The situation changes when it occurs with someone who was a higher level of activity. This activity could be in the form of increased exercise or participation in sports and games. Protein intake should then be something in the range of 0.6 – 1.0 grams of protein per pound of body weight. In this case, a person weighing 180lbs would look to eat between 108 – 180 grams of protein per day. People really into weight training (and other athletes) are typically the ones who stay closer to the higher end of that equation. The only other thing you need to know about protein is that 1 gram contains 4 calories. So, for example, if you were to eat 100 grams of protein per day, that would account for 400 calories. (100 x 4 = 400)
Fats
Not all fats are harmful to the body. Firstly, one must understand that there are two different kinds of fats. When we speak of fats, there are the good fats and the bad fats. Examples of good fats are polyunsaturated and monounsaturated fats. Then the bad fats- these are fats such as saturated fat and trans fats. These bad fats are found in mainly junk foods that you should avoid. Good fat though, can be found in various food sources, such as: Fish, nuts, olive oil, fish oil supplements.
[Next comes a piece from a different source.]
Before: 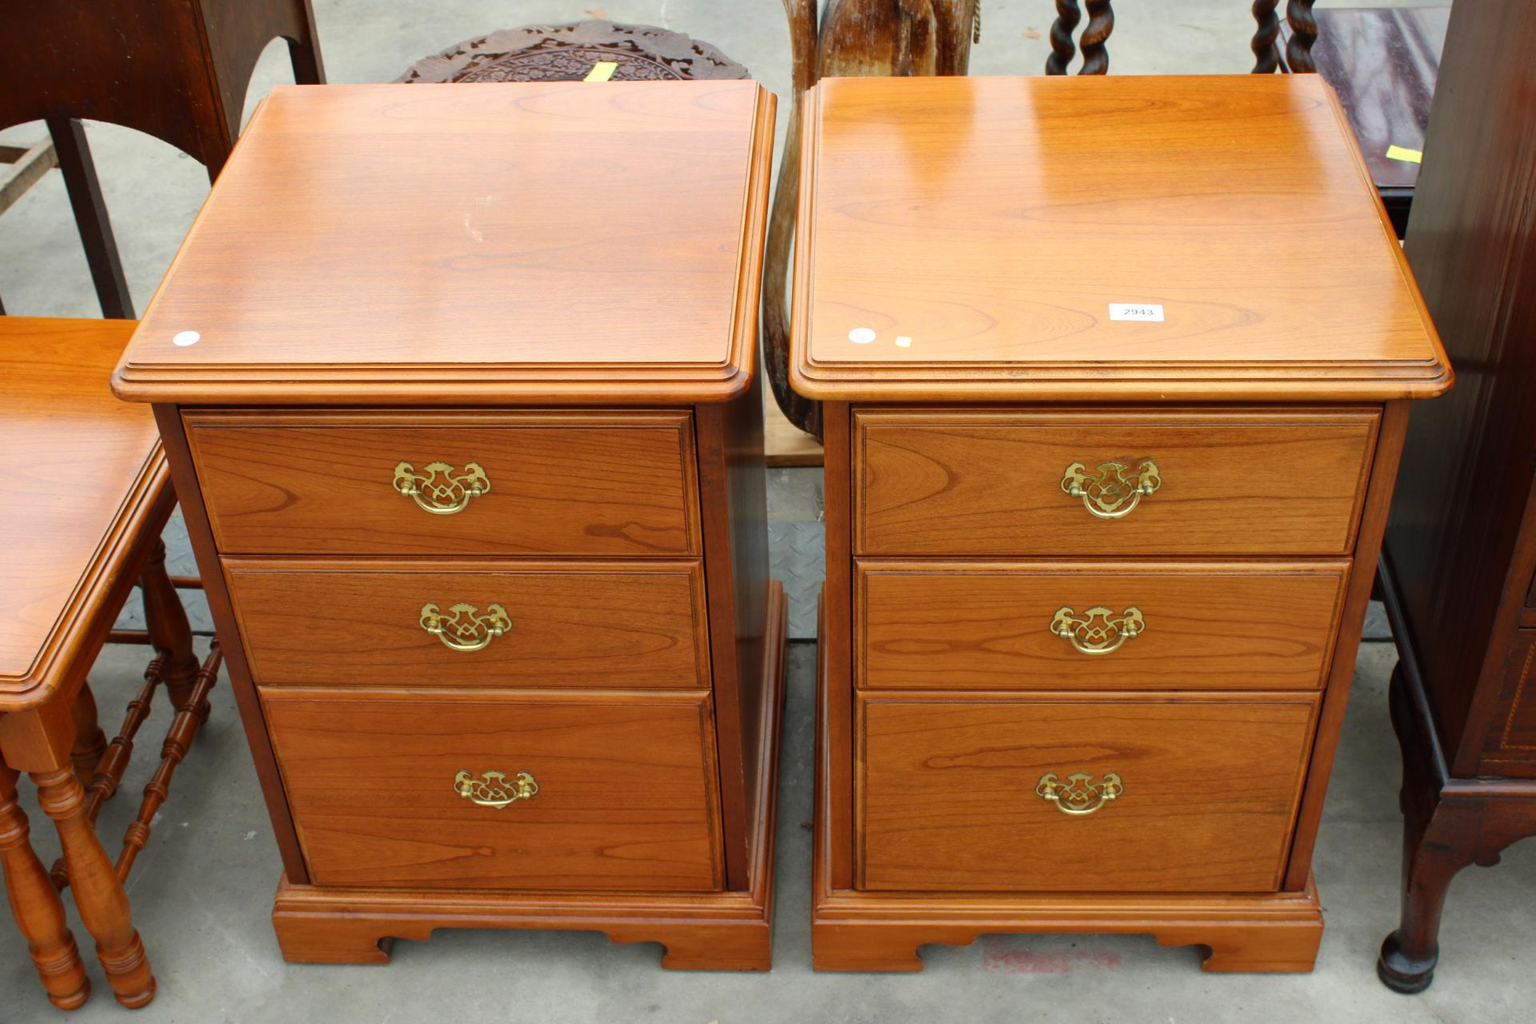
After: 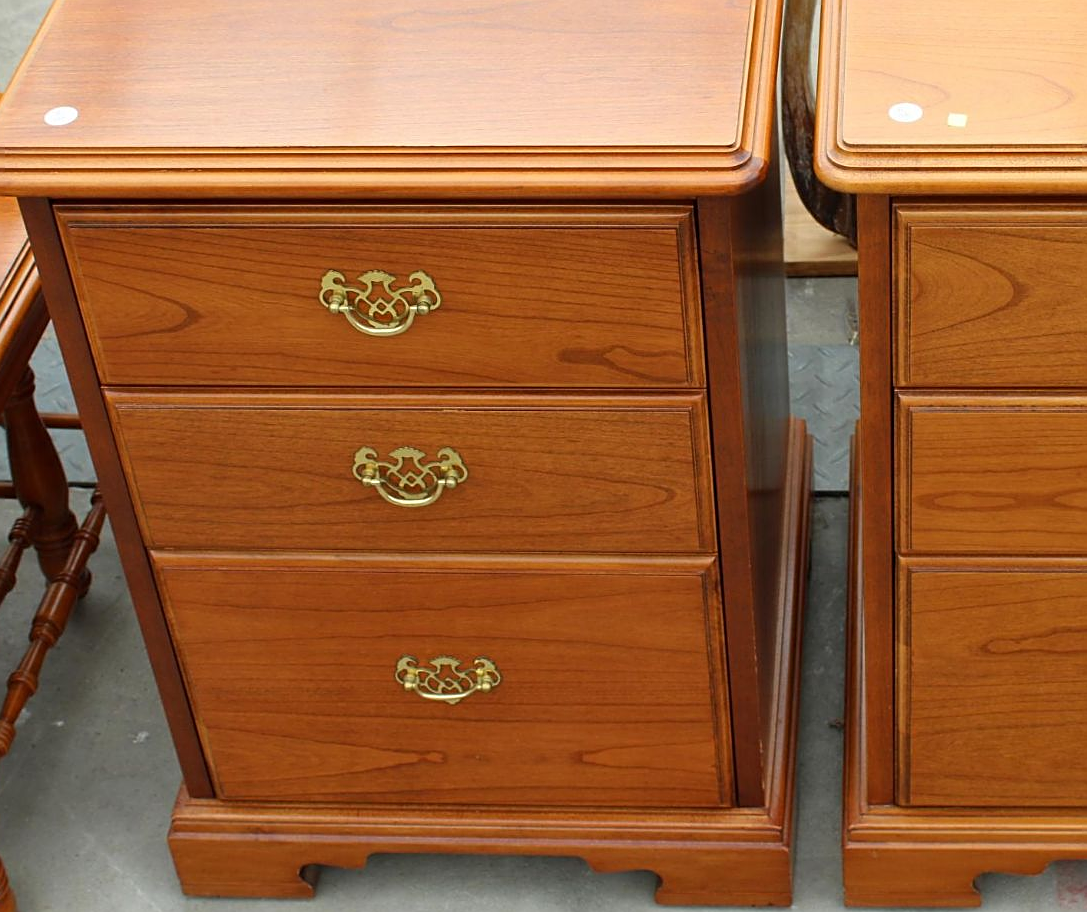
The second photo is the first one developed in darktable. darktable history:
crop: left 8.977%, top 24.02%, right 34.401%, bottom 4.72%
sharpen: on, module defaults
You may be asking the question ‘how much fat should be included into my weight reduction diet?’. The ideal amount should be about 30% of your total calorie intake per day. This means that 30% of your calorie intake should come from good fat sources. Little, or in fact zero percent of fats should be from of the bad variety.
Bear in mind that 1 gram of fat contains 9 calories. That is to say, if you need to eat 80 grams of fat per day, that would work out as 720 calories. (80 x 9 = 720).
Carbohydrates
Now that you have a general understanding of protein and fats, it is important to plan how to incorporate carbs into your weight reduction diet. It really is pretty simple to plan the carbohydrate intake, as it should be what the remainder of the diet is made up of.
One carbohydrate contains 4 calories. So, for example, after counting protein amounts and fat into your total calorie intake (should be 500 below maintenance level, remember?). Let’s say you are 1200 calories below that number. In this example you would need to eat 300 grams of carbs per day (1200 divided by 4 = 300).
Carbohydrates are somewhat similar to fats, as there are similarly good carbohydrates and bad carbohydrates too. Okay, truth be told, they are not really bad carbohydrates. Well, just maybe good carbohydrates and better carbohydrates. Some examples of “better” carbohydrates include: Beans, brown rice, 100% whole wheat bread, whole wheat pasta, sweet potatoes, oatmeal, fruits and vegetables
Less favorable types of carbohydrates are found in typical junk food snacks such as potato chips and crackers. Certain foods such as white bread, pasta and flour contain less favorable carbohydrates as well, but the thing is consuming these foods once in a while won’t pose to big a hindrance in losing weight so long as you are still below your maintenance number.